We are leaving the month of Adar this Shabbat. It was the joyous month when we celebrated seeing Hashem’s miraculous hand that saved us from the Holocaust of Haman that was meant to be. We see Hashem from the hiddeness. This month we enter the Nissan the first Jewish month. It is the month of the revealed salvation of Hashem. It is the time when we brought our first national sacrifice and renounced the godless life of Egypt and threw our lot with the Almighty becoming the Nation chosen to bring that revelation and the beauty and glory of a God-filled life to the world. Our sages tell us that just as we were first redeemed in Nissan so to the ultimate redemption come in Nissan. May we merit that this coming month Hashem brings us that final redemption.

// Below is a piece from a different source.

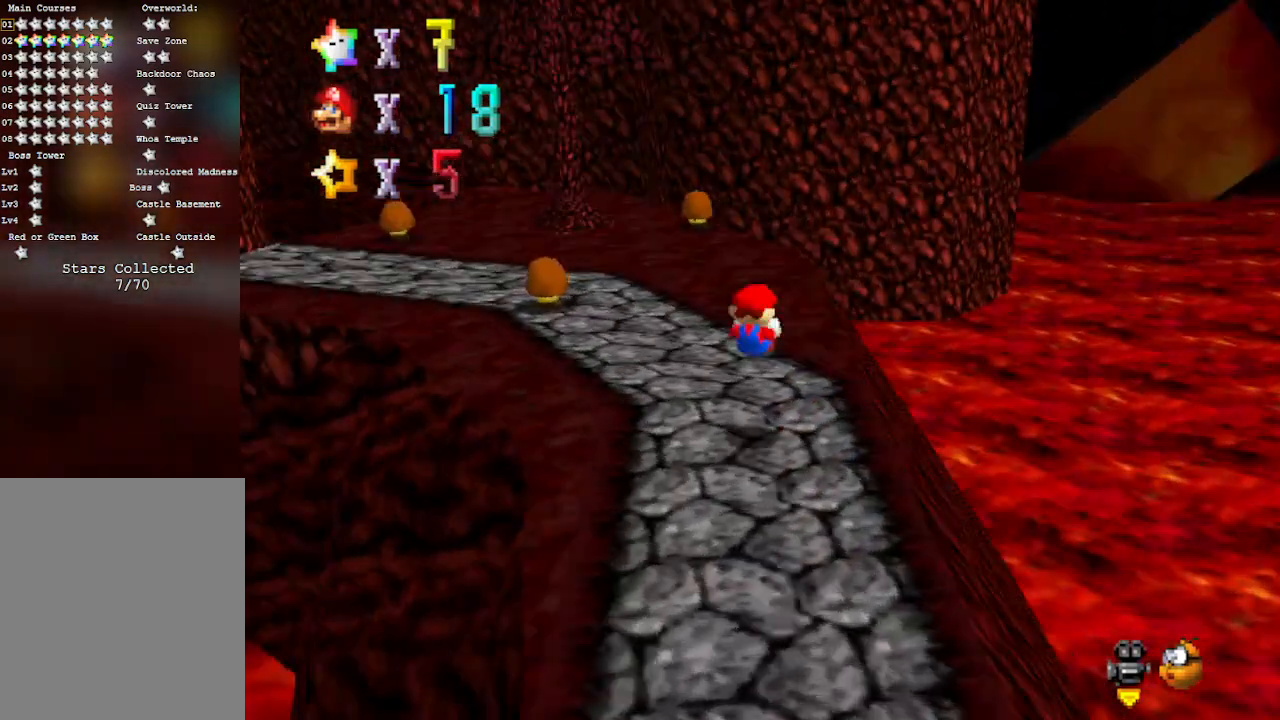
{"buttons": [], "left_stick": "up", "events": [[100, "C_RIGHT", "up"], [167, "C_RIGHT", "down"], [200, "left_stick", "up"], [350, "C_RIGHT", "up"]]}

Have a perfect Shabbos and a blessed new month of Nissan (not the car),
Rabbi Ephraim Schwartz
RABBI SCHWARTZ COOL PLACES IN ISRAEL OF THE WEEK-
CROCO LOCO- Yes, we have it all in Israel, even crocodile farms. Now what do crocodiles have to do with Israel you ask? Well in ancient times we have testimonies of crocodiles living in Israel. Particularly as we come to the holiday of Passover and we read the story of Pharoh and Moshe throwing the staff to the floor where it turns into a tannin- which is a crocodile (not a snake as many mistranslate it) Croco loco might be a great place to visit this Chol Hamoed to bring the story home to your children. Established in 2006 this crocodile farm raises crocodiles in order to repopulate the species and control the poaching that threatened them for their very expensive skin (up to 30 thousand dollars for some nice ones). The tour of this really cool farm will share with you many of the cool facts about crocodiles, their different layers of teeth that constantly re-grow, their miraculous skin that absorbs the heat and helps them cool off, their eating habits (once every few days-as they digest it all leaving just clear white excretions with almost no waste..) and your children or you can even be pet the baby crocs. Located in the beautiful south of Israel in the Arava and not too far from the Dead Sea Croco-Loco is agreat place for fascinating exploration of one of Hashems most incredible species.
RABBI SCHWARTZ FAVORITE QUOTE OF THE WEEK
The Holocaust was an obscene period in our nation's history. I mean in this century's history. But we all lived in this century. I didn't live in this century.